Remembering Patrick Quinn, the Co-founder of the ALS ‘Ice Bucket Challenge’
Published on Nov 25, 2020 by Anne The world is devastated by the news that Patrick Quinn, the co-founder of the ‘Ice Bucket Challenge’ has passed away on November 22. Only aged 37, lost his personal battle with Amyotrophic Lateral Sclerosis (ALS). This is a disease that causes damage to nerve cells leading to loss of muscle control. Through him and his ALS advocacy, a much-needed spotlight has been drawn towards finding a cure for the disease affecting thousands all over the world.
An ALS Advocacy
Patrick Quinn was diagnosed with the motor neuron disease just a month shy of his 30th birthday. At the time, he had a promising athletic career in rugby. He understood that a lot of families are affected by ALS but the search for the cure had been slow.

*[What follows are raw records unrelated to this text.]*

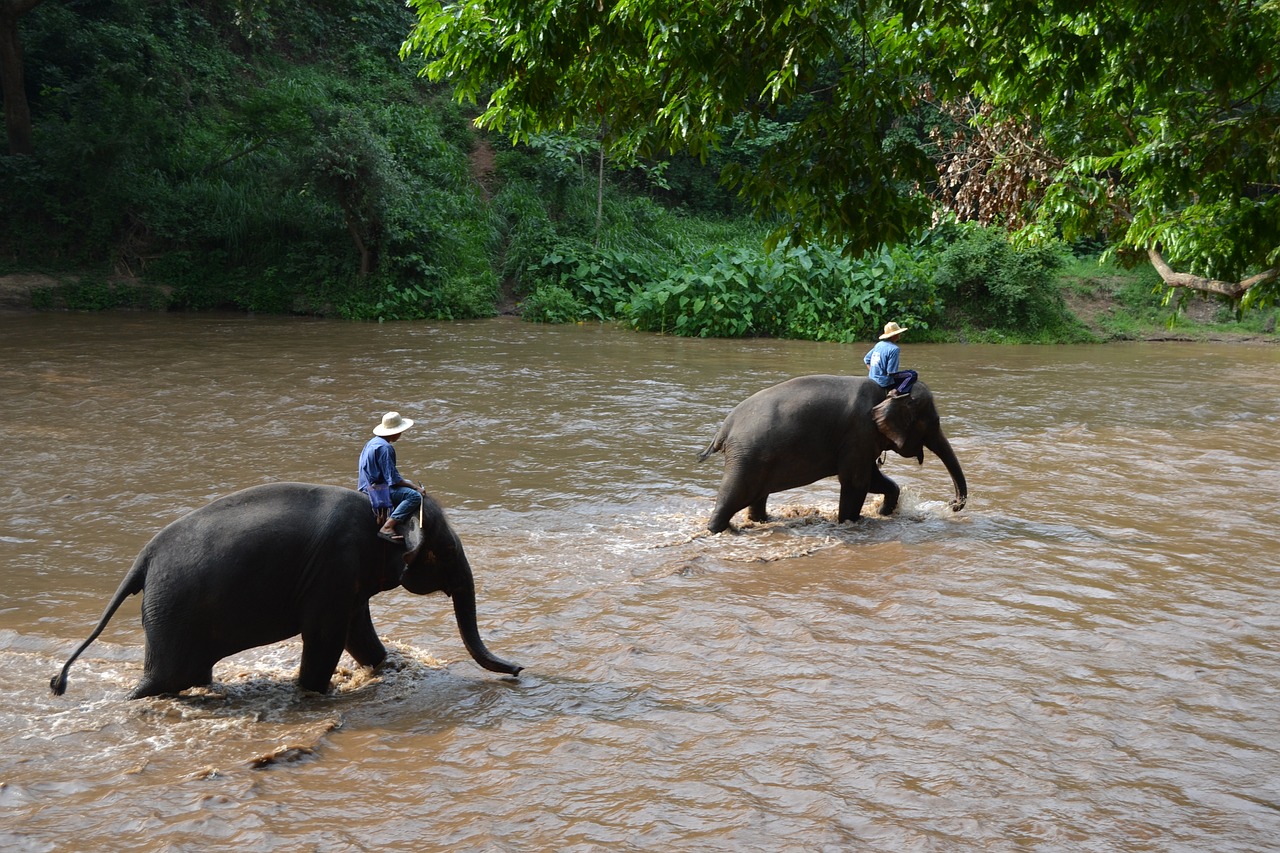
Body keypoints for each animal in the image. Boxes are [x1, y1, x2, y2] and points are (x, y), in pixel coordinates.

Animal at [49, 481, 519, 696]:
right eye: (446, 550)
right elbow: (326, 638)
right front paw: (314, 692)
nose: (518, 670)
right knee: (165, 678)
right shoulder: (333, 569)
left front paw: (384, 667)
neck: (380, 512)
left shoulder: (346, 579)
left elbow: (358, 634)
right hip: (172, 610)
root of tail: (142, 559)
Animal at [701, 373, 967, 532]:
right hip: (746, 457)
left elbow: (873, 479)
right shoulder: (859, 433)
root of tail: (724, 428)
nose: (953, 503)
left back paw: (761, 522)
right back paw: (718, 531)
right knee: (734, 494)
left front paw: (882, 513)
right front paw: (851, 522)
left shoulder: (862, 441)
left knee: (757, 494)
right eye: (932, 422)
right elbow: (856, 482)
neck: (888, 391)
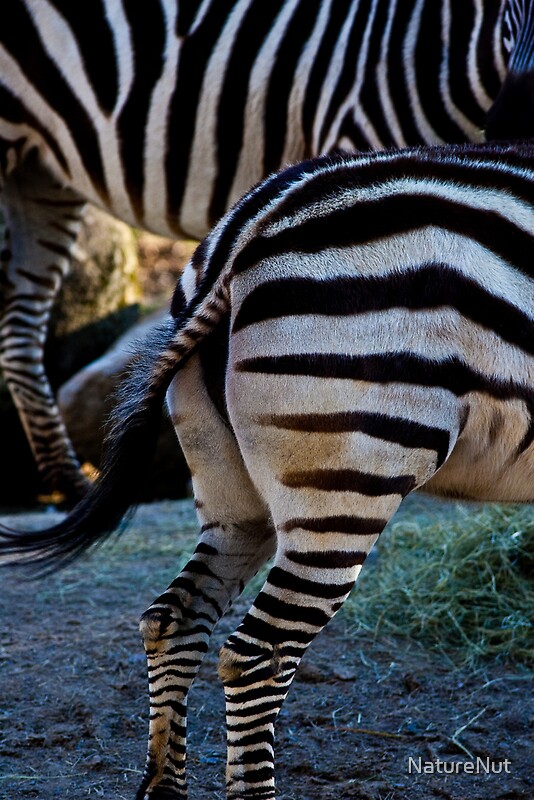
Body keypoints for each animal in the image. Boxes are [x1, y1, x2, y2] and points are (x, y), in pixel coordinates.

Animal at [1, 140, 534, 799]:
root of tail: (246, 234)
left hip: (235, 496)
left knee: (173, 620)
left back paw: (164, 788)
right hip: (345, 486)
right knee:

(1/4) We are deeply saddened to share that Pat Quinn, co-founder of the ALS Ice Bucket Challenge passed away at the age of 37. Pat was diagnosed with ALS in 2013 and went on to help popularize the greatest social media campaign in history. pic.twitter.com/c5PiZHRZbE
— The ALS Association (@alsassociation) November 22, 2020
The Ice Bucket Challenge
Knowing that research for ALS needed funding, he and another activist Peter Frates (who also passed away from the illness in 2019) co-created the Ice Bucket Challenge which went viral online. They got the idea from pro-golfer Chris Kennedy. His wife’s cousin had a husband with ALS and did the challenge only intended for the family’s entertainment.
The Ice Bucket Challenge was a task where the participating individual would be dumping an entire bucket of ice to themselves. Then, they name another person to do the same challenge. Or, shying away from the challenge, they could donate to charity. The fundraiser became so relevant that it had participation with celebrities. This includes Bill Gates, Lady Gaga, George Bush, and even Oprah. Even the cartoon character Homer Simpson did the challenge as well. Most of these people both donated and did the challenge. All in all, the challenge helped generate hundreds of millions of dollars for related researches on ALS.
Support for People with ALS
If the two athletes, Pete Frates and Patrick Quinn, did not spread the challenge on social media, the status of ALS research may not be as it is now. The Ice Bucket Challenge changed the face of ALS. It became more talked about and less of a dreadful disease. It has even picked up government attention where the government focuses more investment on its research. As an effect, the challenge has significantly accelerated the fight against the illness. It was an inspiring thing to do that created such a huge impact not only for treatment research but for families all over the world affected by ALS.